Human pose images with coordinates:
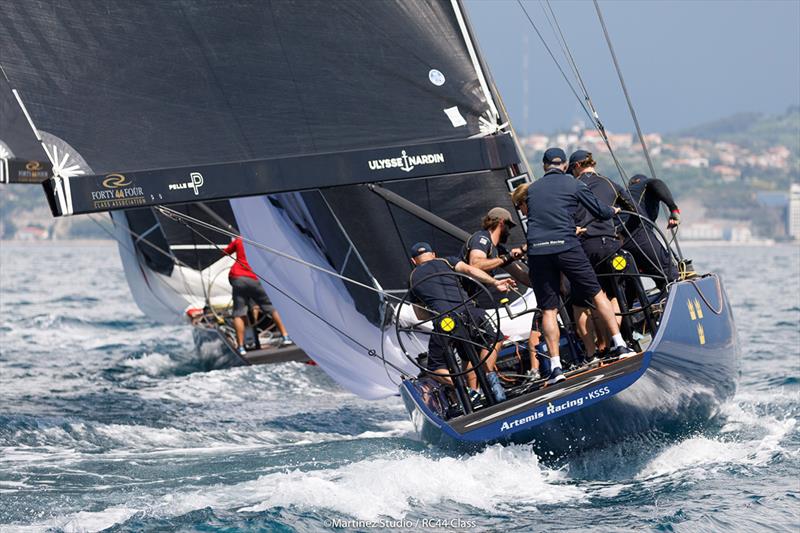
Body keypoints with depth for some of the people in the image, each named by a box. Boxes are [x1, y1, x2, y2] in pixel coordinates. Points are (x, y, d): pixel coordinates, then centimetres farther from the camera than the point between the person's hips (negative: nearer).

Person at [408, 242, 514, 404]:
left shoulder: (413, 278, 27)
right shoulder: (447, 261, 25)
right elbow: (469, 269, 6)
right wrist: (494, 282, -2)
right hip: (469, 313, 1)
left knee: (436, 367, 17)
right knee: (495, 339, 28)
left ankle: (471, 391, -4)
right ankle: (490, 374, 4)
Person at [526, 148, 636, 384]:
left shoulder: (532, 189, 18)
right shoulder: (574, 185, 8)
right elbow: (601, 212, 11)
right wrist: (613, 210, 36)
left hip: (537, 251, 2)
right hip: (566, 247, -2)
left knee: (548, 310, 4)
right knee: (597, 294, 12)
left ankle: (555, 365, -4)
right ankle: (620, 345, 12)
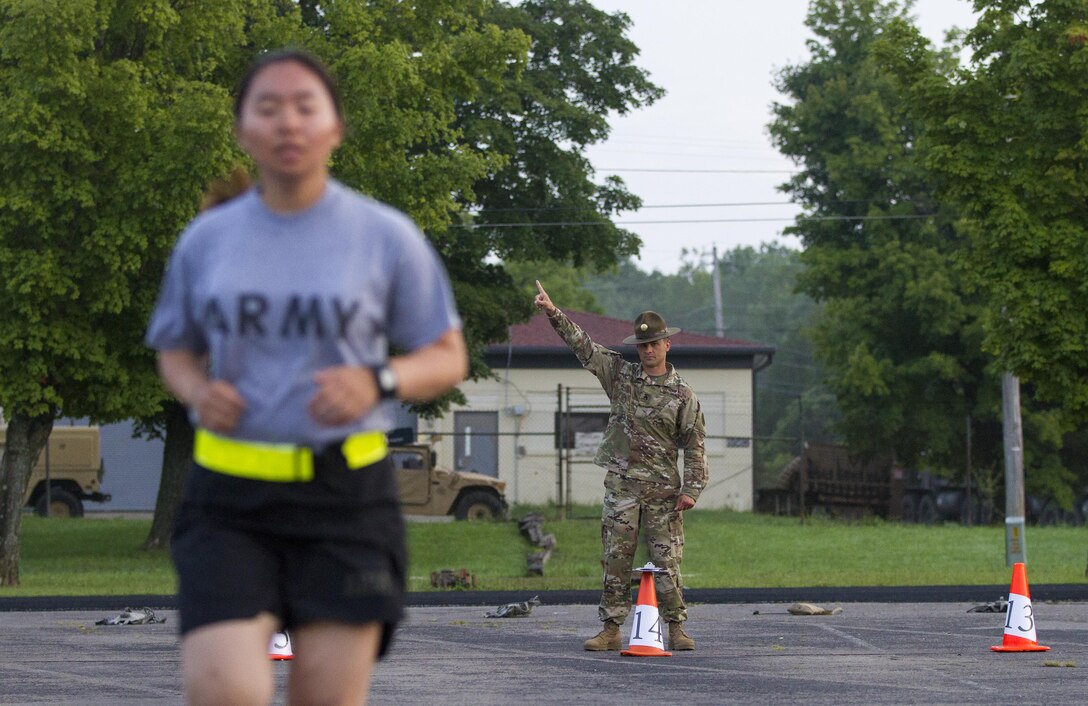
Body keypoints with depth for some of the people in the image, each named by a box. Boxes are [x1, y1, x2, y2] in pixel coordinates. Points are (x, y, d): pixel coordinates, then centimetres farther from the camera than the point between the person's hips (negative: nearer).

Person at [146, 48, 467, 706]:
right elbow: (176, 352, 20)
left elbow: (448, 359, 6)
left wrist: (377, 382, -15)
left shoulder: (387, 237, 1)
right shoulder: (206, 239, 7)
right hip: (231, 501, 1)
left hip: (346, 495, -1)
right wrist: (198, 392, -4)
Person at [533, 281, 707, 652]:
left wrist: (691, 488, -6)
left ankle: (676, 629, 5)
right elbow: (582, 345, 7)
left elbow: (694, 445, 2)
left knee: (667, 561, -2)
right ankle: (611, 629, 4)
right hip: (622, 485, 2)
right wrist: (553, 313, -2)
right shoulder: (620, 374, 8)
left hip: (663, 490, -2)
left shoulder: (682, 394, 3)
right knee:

* Task directions:
Where does the string "shoulder" appear in the records above? Return every line that holds it.

* Output for this exercise:
left shoulder: (413, 278, 27)
right shoulder: (447, 261, 25)
left shoulder: (532, 189, 18)
right shoulder: (574, 185, 8)
left shoulder: (387, 237, 1)
right shoulder: (206, 239, 7)
right shoulder: (620, 374, 8)
left shoulder: (682, 394, 3)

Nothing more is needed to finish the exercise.